According to an analysis of Slovak trade in 1996 by the Ministry of Economy, the export of iron and steel products dropped by 3.9 billion Sk ($130 million). Export of copper products dropped by 0.8 billion Sk ($26.6 million), export of various chemicals decreased by 0.9 billion Sk ($30 million) and plastics went down by 0.6 billion Sk ($20 million).

On the other hand, exports of one of Slovakia's most important companies, the petrochemical refinery Slovnaft, grew by 10 percent. Last year Slovnaft exported goods worth 18 billion Sk ($600 million). Total Slovak exports last year amounted to 270 billion Sk ($9 billion). "In the Višegrád four region, consumption of petrochemical products has been growing," said Slavomír Hatina, Slovnaft's general director. "And we have found new markets north and east of Slovakia."

According to Kárász, it is necessary to increase the competitiveness of the key exporters while allowing small and medium size exporters to participate more. He believes that export supporting programs should be directed this way. "We could set the rules, involve commercial banks and independent institutions free of lobby influence in the process," Kárász said.

Mihók agreed that Slovakia suffers from too high a concentration of mega-firms, even though those might be average size from an international perspective. "We would like to see small and more flexible companies be more involved in the export process," SOPK's director said.

According to Mihók such small companies have big problems with financing, because the Slovak banks offer difficult conditions.

Slovnaft's director Hatina agreed. "There are enough capital sources abroad, only we don't have them," he said. "Those who can, reach for foreign sources. But those who cannot, should have the opportunity to borrow money at home, but under conditions which would not condemn them to pay back the interest forever."

Mihók sees export support initiatives to be a possible solution. "We have to find a way to help small and medium size companies finance production," he said. "Then, we wouldn't have to help them with exporting."

Hatina said cheaper loans would make production less expensive and the producers would be more competitive. He said the government should give guarantees for projects aimed at exporting rather than those aimed at importing. "We should turn it around," he said.

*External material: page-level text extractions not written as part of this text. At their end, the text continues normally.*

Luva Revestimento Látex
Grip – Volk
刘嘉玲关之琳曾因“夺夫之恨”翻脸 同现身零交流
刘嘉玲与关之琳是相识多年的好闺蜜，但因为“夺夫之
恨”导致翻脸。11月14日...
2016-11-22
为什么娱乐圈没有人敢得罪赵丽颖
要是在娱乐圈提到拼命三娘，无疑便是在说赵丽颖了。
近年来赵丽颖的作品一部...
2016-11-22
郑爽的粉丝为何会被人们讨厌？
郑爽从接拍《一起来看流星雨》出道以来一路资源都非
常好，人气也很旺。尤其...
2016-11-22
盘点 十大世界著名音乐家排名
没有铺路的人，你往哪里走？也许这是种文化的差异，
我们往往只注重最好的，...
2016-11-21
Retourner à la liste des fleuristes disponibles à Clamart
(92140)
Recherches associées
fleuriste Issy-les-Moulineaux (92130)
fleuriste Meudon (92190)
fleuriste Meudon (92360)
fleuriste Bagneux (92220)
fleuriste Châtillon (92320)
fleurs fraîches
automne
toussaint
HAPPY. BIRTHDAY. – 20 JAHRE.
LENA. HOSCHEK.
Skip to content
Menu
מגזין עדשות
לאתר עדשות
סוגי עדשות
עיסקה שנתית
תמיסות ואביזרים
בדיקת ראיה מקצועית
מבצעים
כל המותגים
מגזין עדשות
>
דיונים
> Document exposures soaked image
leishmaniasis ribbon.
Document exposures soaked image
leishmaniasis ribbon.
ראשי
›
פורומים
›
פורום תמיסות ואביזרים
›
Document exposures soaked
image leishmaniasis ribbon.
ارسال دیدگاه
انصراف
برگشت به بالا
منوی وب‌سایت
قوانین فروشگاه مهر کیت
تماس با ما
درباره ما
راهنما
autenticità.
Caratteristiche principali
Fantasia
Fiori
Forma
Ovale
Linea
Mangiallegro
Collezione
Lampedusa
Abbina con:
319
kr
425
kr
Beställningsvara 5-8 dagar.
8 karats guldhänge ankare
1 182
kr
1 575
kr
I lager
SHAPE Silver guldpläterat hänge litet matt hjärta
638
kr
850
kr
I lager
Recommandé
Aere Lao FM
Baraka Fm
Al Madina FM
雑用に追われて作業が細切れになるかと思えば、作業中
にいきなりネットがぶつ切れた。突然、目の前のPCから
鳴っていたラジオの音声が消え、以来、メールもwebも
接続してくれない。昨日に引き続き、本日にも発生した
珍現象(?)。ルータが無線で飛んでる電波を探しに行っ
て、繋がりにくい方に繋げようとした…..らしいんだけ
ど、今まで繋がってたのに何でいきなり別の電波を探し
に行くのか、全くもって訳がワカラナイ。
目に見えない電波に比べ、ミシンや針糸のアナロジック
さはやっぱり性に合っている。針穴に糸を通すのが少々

The exporters should be motivated through financial incentives as well. "It could be done in the form of supporting programs by banks, but it could also be done through tax relief," said Hatina. "If those programs are not started soon, I think the concentration of production will be even bigger than it is now."

Those export-support programs being used now are not working well, according to Mihók. "The Eximbank does not yet operate," said Mihók. "The law has been passed, the bank is expected to be set up June 1. Within two years, it should offer certain programs. The question is what money it will have and whether it will focus on support of small and medium size businesses."

Mihók believes legislation supporting exports is missing the point. "In fact, money for the Foreign Trade Support Fund is spent on publications, presentations of Slovak products, trade missions abroad, and participation at fairs and exhibitions," said Mihók. "The money should be spent rather to support pro-export production. Once we have good products, the producers will be able to take care of publicity on their own. But if we do not have competitive products, we may organize lots of presentations, but our exports won't get any better."